God will gather God’s people from the four corners of the world for a great banquet
The table in 23rd Psalm is a shepherd’s table where we have been gathered: the rich, haughty, young,
fearful, forsaken, tired and weary. In this Psalm God promises to pursue us. That is actually the word that gets translated in the NRSV as “follow.” It is a word that is used when Saul seeks David to kill him. It is a word that is used for a lion seeking its prey. The Psalmist says surely your goodness and mercy will hunt me down all the days of my life. The word here for mercy is hesed. It is a word that is sometimes translated faithful, loving kindness, or steadfast love. It is the word used to describe God’s love, God’s covenantal love: to affirm the love of God wherein God’s keeps God’s promises to humans even when human’s don’t hold up their end of the bargain. Hesed is saving love: Steady as a mountain, unmovable, unearned, unmerited. The closest English translation is neither mercy or love, but the word grace.
This 23rd Psalm speaks to the basic facts of our existence--we come into this world loved more than we will ever be able to merit, and this Psalm promises that we are being hotly pursued by this love for all of our days.
I find comfort in that. There are times it is hard for me to believe in a personal God. I think as a child I was too caught up in a vision of God that insured material blessings for God’s people. A God that will make your marriage better, and your family better, and your finances better. A god of clean living and secure futures. A God that will keep us safe.
But as the saint Julian of Norwich wrote
“If there is anywhere on earth a lover of God who is always kept safe, I know nothing of it, for it was not shown to me. But this was shown: that in falling and rising again we are always kept in that same precious love.”
This is a time of losses. No matter how blessed you are: loss of dreams and capacity; loss of friends and family; loss of certainty and purpose. As Christians we have lost our capacity to gather together as a community. I am not going to flinch here. Who knows how much we are all going to lose from this pandemic? Will the shuttered business open again? When will our children gather in classrooms? When we hear the organ in our church or raise our voices all together in our sanctuaries? Will there be summer camps this year?
We are on the cusp of a time of profound losing.
And so it feels a bit stilted to merely say that God has promised to be with us and this Presence is going to be enough—no more than enough—a cup overflowing, a table of plenty, calm waters, quiet pastures.

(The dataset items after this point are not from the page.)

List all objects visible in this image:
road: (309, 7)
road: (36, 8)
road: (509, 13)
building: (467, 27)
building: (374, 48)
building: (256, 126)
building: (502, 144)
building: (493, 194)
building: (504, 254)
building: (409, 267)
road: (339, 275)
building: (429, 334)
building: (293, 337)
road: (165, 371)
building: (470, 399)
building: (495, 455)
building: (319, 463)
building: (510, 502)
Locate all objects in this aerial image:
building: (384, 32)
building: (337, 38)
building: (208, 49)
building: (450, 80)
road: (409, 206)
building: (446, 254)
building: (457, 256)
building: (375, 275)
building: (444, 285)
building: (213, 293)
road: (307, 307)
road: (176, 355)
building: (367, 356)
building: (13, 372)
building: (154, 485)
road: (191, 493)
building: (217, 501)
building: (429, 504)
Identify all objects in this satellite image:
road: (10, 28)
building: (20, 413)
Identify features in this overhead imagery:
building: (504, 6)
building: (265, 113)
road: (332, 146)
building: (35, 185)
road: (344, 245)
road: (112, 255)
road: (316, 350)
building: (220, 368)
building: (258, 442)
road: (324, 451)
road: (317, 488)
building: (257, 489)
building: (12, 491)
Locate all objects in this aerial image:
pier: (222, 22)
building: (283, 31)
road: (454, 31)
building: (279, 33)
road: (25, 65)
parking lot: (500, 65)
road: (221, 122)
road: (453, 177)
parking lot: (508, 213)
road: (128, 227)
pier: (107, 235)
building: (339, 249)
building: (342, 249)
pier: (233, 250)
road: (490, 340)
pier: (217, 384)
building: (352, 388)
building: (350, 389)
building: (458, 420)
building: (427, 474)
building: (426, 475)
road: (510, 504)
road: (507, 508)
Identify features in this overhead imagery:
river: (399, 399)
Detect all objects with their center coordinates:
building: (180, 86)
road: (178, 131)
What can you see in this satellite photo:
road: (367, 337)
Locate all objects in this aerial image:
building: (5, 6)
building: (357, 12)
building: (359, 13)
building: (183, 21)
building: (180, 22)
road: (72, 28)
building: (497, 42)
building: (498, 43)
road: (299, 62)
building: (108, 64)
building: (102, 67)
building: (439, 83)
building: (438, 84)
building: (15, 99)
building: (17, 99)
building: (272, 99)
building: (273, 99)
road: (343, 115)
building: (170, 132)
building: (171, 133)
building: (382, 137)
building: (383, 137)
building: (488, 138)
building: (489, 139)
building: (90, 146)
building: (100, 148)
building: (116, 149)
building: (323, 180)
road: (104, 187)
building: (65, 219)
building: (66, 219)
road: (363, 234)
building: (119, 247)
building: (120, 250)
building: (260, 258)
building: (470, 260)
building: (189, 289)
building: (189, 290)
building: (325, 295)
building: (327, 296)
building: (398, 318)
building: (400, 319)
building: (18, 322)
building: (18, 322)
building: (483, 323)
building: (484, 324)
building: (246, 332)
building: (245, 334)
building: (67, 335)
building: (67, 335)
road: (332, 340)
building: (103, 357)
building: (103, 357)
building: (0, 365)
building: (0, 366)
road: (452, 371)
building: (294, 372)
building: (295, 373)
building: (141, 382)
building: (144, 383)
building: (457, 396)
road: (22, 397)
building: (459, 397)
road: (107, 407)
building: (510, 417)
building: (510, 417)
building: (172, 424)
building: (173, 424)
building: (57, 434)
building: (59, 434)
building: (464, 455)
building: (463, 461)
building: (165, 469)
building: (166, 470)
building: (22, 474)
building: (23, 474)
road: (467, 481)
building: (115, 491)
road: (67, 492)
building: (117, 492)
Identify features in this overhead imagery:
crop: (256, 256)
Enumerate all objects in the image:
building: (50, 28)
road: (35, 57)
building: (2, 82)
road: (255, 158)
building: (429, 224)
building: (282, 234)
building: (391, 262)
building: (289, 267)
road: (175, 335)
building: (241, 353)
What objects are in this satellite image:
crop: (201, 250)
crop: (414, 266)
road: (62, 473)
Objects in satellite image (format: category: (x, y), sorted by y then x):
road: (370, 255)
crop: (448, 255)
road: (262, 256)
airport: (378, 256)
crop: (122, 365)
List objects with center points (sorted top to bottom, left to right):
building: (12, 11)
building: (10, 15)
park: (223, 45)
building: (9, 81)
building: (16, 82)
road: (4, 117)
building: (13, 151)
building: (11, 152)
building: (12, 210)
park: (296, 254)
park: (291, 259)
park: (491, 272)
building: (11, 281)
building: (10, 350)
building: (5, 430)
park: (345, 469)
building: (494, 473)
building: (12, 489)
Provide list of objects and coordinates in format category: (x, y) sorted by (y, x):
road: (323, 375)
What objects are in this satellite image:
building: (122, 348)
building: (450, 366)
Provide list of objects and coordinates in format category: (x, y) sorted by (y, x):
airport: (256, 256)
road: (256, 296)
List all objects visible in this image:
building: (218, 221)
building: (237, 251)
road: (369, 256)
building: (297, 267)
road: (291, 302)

Yet, these words find us here, 3,000 years after they were written, words that have hotly pursued people through plagues, battlefields, prisons, deformity, sickness, death. Words that have been prayed before in quarantines, and in trenches, and in hospital wards, in exile, recited while hiding in jungles, or facing down the crematoriums. Words that have seen gallows, sinking ships, bread lines, and locusts.
These are not my words, but the words of God in hot pursuit of all the lost things: a God in the shadow of the valley of death.